● **EXERCISE REQUIREMENTS**: Print the data below exactly, but only the lines from the one containing "Seorang yang masih" down to the one containing "(1) Pencegahan perkawinan", inclusive.
==== DATA FOR THIS TASK
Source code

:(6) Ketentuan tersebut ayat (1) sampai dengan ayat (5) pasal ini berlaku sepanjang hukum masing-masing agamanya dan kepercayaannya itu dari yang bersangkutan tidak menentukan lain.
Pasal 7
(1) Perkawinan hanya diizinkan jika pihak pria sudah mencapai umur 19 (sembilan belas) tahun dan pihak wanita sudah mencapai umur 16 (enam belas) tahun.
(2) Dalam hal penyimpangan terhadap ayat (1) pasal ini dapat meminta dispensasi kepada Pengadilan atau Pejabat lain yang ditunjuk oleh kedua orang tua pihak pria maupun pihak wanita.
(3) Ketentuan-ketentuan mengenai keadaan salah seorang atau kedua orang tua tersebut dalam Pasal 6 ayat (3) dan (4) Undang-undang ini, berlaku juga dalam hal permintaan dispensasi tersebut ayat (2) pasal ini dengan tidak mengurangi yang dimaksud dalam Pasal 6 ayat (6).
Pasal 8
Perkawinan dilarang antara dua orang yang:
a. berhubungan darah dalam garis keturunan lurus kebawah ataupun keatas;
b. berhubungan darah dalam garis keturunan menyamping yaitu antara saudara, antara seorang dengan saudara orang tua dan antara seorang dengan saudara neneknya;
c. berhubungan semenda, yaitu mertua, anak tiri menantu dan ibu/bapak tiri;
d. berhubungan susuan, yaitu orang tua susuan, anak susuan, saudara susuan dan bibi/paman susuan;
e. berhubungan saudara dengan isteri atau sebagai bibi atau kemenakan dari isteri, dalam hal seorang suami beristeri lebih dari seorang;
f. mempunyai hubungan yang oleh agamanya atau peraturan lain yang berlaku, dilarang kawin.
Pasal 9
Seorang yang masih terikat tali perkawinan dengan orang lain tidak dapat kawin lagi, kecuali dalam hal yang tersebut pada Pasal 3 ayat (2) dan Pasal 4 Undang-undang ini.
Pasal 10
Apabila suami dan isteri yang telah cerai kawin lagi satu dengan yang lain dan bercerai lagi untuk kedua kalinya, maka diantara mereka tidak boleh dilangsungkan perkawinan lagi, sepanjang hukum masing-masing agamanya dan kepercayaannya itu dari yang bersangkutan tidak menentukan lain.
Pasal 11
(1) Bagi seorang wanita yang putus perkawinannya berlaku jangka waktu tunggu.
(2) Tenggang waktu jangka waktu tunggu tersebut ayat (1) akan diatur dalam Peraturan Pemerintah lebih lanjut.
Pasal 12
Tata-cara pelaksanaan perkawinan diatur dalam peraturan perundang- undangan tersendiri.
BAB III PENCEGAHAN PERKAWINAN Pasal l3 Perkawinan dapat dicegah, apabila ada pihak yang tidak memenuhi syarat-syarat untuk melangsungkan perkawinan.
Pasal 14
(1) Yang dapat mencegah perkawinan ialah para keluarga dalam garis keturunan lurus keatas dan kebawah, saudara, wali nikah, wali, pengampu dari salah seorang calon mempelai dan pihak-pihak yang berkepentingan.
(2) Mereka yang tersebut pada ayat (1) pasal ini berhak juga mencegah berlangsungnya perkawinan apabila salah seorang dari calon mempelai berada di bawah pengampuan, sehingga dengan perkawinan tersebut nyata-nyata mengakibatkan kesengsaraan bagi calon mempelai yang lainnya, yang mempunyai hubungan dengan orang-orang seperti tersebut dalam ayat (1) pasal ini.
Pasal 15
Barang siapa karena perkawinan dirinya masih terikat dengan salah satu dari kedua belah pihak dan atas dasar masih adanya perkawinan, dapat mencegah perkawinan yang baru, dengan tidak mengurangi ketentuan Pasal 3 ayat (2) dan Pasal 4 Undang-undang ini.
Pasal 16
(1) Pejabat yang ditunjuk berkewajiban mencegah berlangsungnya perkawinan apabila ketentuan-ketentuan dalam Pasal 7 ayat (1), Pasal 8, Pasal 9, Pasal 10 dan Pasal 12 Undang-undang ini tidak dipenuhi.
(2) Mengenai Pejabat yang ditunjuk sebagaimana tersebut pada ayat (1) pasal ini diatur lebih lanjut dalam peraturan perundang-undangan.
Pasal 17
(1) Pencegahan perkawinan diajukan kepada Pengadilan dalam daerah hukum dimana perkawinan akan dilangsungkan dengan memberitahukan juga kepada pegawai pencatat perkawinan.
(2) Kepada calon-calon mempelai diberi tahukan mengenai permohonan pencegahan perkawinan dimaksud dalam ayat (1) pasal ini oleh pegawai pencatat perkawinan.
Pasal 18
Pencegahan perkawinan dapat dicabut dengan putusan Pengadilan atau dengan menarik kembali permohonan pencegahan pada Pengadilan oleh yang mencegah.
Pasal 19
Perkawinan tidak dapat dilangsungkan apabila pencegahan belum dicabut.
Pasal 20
========
● **SOLUTION FOR THIS PROBLEM**:
Seorang yang masih terikat tali perkawinan dengan orang lain tidak dapat kawin lagi, kecuali dalam hal yang tersebut pada Pasal 3 ayat (2) dan Pasal 4 Undang-undang ini.
Pasal 10
Apabila suami dan isteri yang telah cerai kawin lagi satu dengan yang lain dan bercerai lagi untuk kedua kalinya, maka diantara mereka tidak boleh dilangsungkan perkawinan lagi, sepanjang hukum masing-masing agamanya dan kepercayaannya itu dari yang bersangkutan tidak menentukan lain.
Pasal 11
(1) Bagi seorang wanita yang putus perkawinannya berlaku jangka waktu tunggu.
(2) Tenggang waktu jangka waktu tunggu tersebut ayat (1) akan diatur dalam Peraturan Pemerintah lebih lanjut.
Pasal 12
Tata-cara pelaksanaan perkawinan diatur dalam peraturan perundang- undangan tersendiri.
BAB III PENCEGAHAN PERKAWINAN Pasal l3 Perkawinan dapat dicegah, apabila ada pihak yang tidak memenuhi syarat-syarat untuk melangsungkan perkawinan.
Pasal 14
(1) Yang dapat mencegah perkawinan ialah para keluarga dalam garis keturunan lurus keatas dan kebawah, saudara, wali nikah, wali, pengampu dari salah seorang calon mempelai dan pihak-pihak yang berkepentingan.
(2) Mereka yang tersebut pada ayat (1) pasal ini berhak juga mencegah berlangsungnya perkawinan apabila salah seorang dari calon mempelai berada di bawah pengampuan, sehingga dengan perkawinan tersebut nyata-nyata mengakibatkan kesengsaraan bagi calon mempelai yang lainnya, yang mempunyai hubungan dengan orang-orang seperti tersebut dalam ayat (1) pasal ini.
Pasal 15
Barang siapa karena perkawinan dirinya masih terikat dengan salah satu dari kedua belah pihak dan atas dasar masih adanya perkawinan, dapat mencegah perkawinan yang baru, dengan tidak mengurangi ketentuan Pasal 3 ayat (2) dan Pasal 4 Undang-undang ini.
Pasal 16
(1) Pejabat yang ditunjuk berkewajiban mencegah berlangsungnya perkawinan apabila ketentuan-ketentuan dalam Pasal 7 ayat (1), Pasal 8, Pasal 9, Pasal 10 dan Pasal 12 Undang-undang ini tidak dipenuhi.
(2) Mengenai Pejabat yang ditunjuk sebagaimana tersebut pada ayat (1) pasal ini diatur lebih lanjut dalam peraturan perundang-undangan.
Pasal 17
(1) Pencegahan perkawinan diajukan kepada Pengadilan dalam daerah hukum dimana perkawinan akan dilangsungkan dengan memberitahukan juga kepada pegawai pencatat perkawinan.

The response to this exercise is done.